Pushed by Citizens for Limited Taxation and the Massachusetts High Technology Council, the proposal was intended to curtail the Legislature’s habit of “overcommitting resources when tax resources are bountiful,” and then raising taxes to sustain the spending, said Chris Anderson, the council’s current president, who started with the group two years before voters passed the ballot question by a margin of nearly 8 percentage points.
“It’s a fiscally prudent policy that’s timeless,” said Anderson, who pointed to repeated budget surpluses in recent years. “It’s nice to see the seeds that we sowed in 1986 are now coming into play at an appropriate time.”
Baker on Thursday described the development of a potential multibillion-dollar excess as a “fairly recent” one, given it’s hooked on end-of-fiscal-year tax revenue.
Yet, how it could affect ongoing tax relief talks remains to be seen. The House and Senate have each passed, and are trying to reconcile, different versions of a $1 billion tax relief package as part of a hulking economic development bill, including more than $500 million in one-time rebates to potentially millions of taxpayers.
The bills also feature a variety of permanent tax changes that would increase the state’s Earned Income Tax Credit, raise the deduction renters can claim, and reshape the state’s estate tax, among other proposals.

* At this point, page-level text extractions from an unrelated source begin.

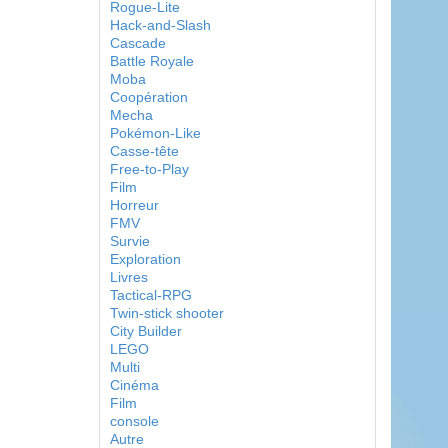
Rogue-Lite
Hack-and-Slash
Cascade
Battle Royale
Moba
Coopération
Mecha
Pokémon-Like
Casse-tête
Free-to-Play
Film
Horreur
FMV
Survie
Exploration
Livres
Tactical-RPG
Twin-stick shooter
City Builder
LEGO
Multi
Cinéma
Film
console
Autre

Despite the 1986 law being in statute for decades, Representative Aaron Michlewitz, the House budget chief, said that when lawmakers crafted the tax packages, they did not know it could be triggered. Senator Michael J. Rodrigues, his Senate counterpart, said Baker’s administration informed lawmakers of it coming into play “literally days ago.”
With the potential of the economy tipping into a recession, Michlewitz said lawmakers have to reevaluate their spending plans quickly. The Legislature’s formal sessions end Sunday night, when lawmakers will also be racing to complete a host of other unfinished bills.
“It definitely, I think, puts everything back on the table for conversation on exactly what we can afford or can’t afford going forward,” said Michlewitz, a North End Democrat.
Baker said he believes the state can absorb both the tax relief package and billions in other tax credits given the flush coffers, the expected multibillion-dollar surplus, and the record-high savings account that, under the budget he signed Thursday, would grow to $8.4 billion, his administration estimates.
“So yeah,” Baker said, “we think it’s affordable.”
Evan Horowitz, executive director of the Center for State Policy Analysis at Tufts University, said the state should have the resources to afford all the various tax relief measures. But he said legislative leaders should consider changing the formula attached to the 1986 law, or even suspending its implementation to avoid money going out in a “not very progressive way.”
Those who pay more in taxes would get more in relief through the excess revenue, as opposed to the lawmakers’ rebate plan, which is targeted toward those making a certain amount.
Horowitz also acknowledged that changing the law — including just before it’s primed to spit out potentially billions of dollars in relief to taxpayers — may not be politically feasible.
“The timing of this is awkward. It’s also awkward politically,” Horowitz said. “Even if it’s a sensible thing [to argue], ‘This is triggered at a weird time, and we want to make it better,’ going into the election season you open yourself to the charge that you’re standing against tax cuts.”